LUXEMBOURG (Reuters) - The International Monetary Fund is likely to revise down its growth forecasts for the euro zone as the area faces higher risks from trade, Britain’s talks to leave the bloc and market jitters over fiscal easing in Italy and other states.
When the fund publishes its new forecasts on the global economy in July, it is likely to slightly revise down its growth estimates for the 19-country euro zone but does not expect “a sharp slowdown,” the fund’s managing director Christine Lagarde told a news conference in Luxembourg on Thursday.
“We will probably update and revise our growth forecasts for the euro area modestly, but we will revise it down a little bit,” she said, adding that the expected slowdown was partly softened by the monetary policy of the European Central Bank.
She said the main reasons for the likely revision were the risks of a global trade war, inconclusive Brexit talks and markets’ abrupt reactions to Italy and other countries’ plan to increase public expenditure without proportionate revenues.
She said “trade tensions initiated by tariff increase on steel and aluminum” by the United States were the first reason for concern, especially in case of future escalation.
This risk for the euro zone’s economy was compounded by U.S. sanctions on Iran and higher sanctions on Russia, she said.
Brexit is the second major risk that the euro zone’s economy faces, Lagarde said, citing the lack of progress on the divorce talks and Britain’s unclear position as a possible cause for an “abrupt Brexit.”

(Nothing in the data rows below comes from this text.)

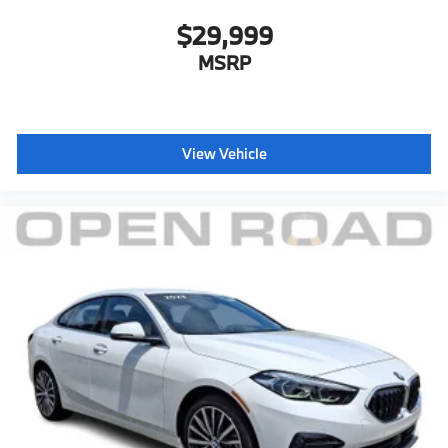
$29,999
MSRP
View Vehicle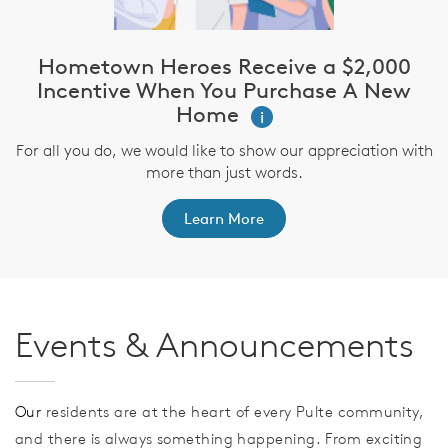
Hometown Heroes Receive a $2,000
Incentive When You Purchase A New
Home
i
For all you do, we would like to show our appreciation with
more than just words.
Learn More
Events & Announcements
Our
residents are at the heart of every Pulte community,
and there is always something happening. From exciting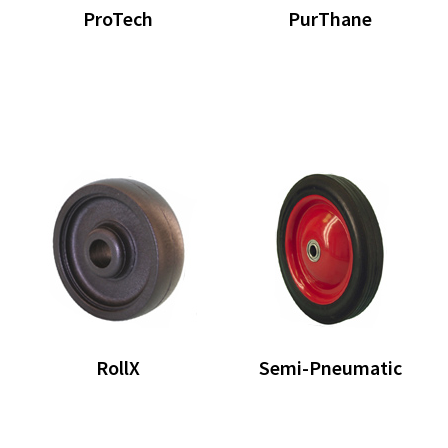
ProTech
PurThane
RollX
Semi-Pneumatic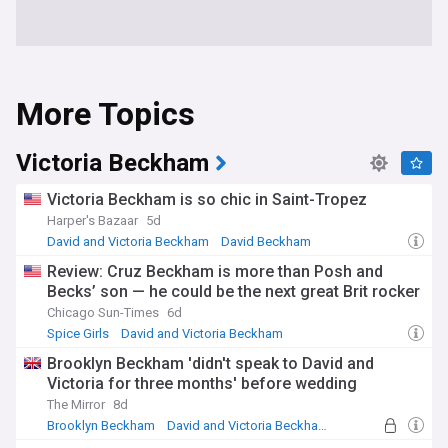
More Topics
Victoria Beckham
Victoria Beckham is so chic in Saint-Tropez
Harper's Bazaar
5d
David and Victoria Beckham
David Beckham
Fashion Icons
Review: Cruz Beckham is more than Posh and
Becks’ son — he could be the next great Brit rocker
Chicago Sun-Times
6d
Spice Girls
David and Victoria Beckham
David Beckham
Brooklyn Beckham 'didn't speak to David and
Victoria for three months' before wedding
The Mirror
8d
Brooklyn Beckham
David and Victoria Beckham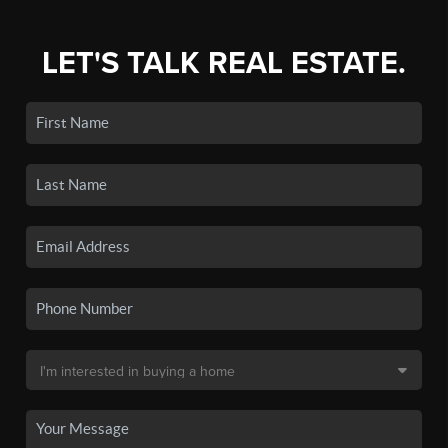
LET'S TALK REAL ESTATE.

The third major risk for the euro zone came from Italy and other euro zone countries which could revert from a disciplined fiscal policy.

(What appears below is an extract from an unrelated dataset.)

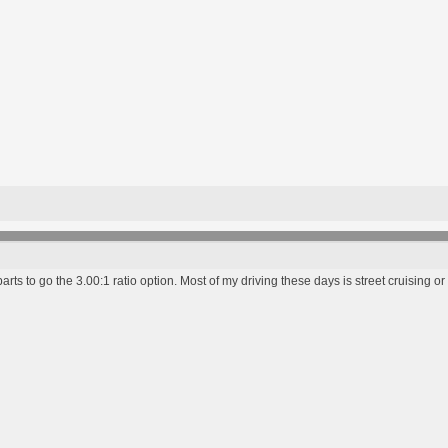
r parts to go the 3.00:1 ratio option. Most of my driving these days is street cruising or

She said risks came from “financial markets’ very rapid reactions to anything they perceive as fiscal easing or reversal of reforms that have been undertaken in some of the large members of the euro area.”
Her remarks seemed to refer to Italy, the bloc’s third largest economy, whose new eurosceptic government is planning higher expenditures that could increase the country’s deficit and huge debt.
“We don’t yet know what is the general economic policy set that Italy will apply,” she said, adding that a team of the fund’s experts will visit Italy in two weeks.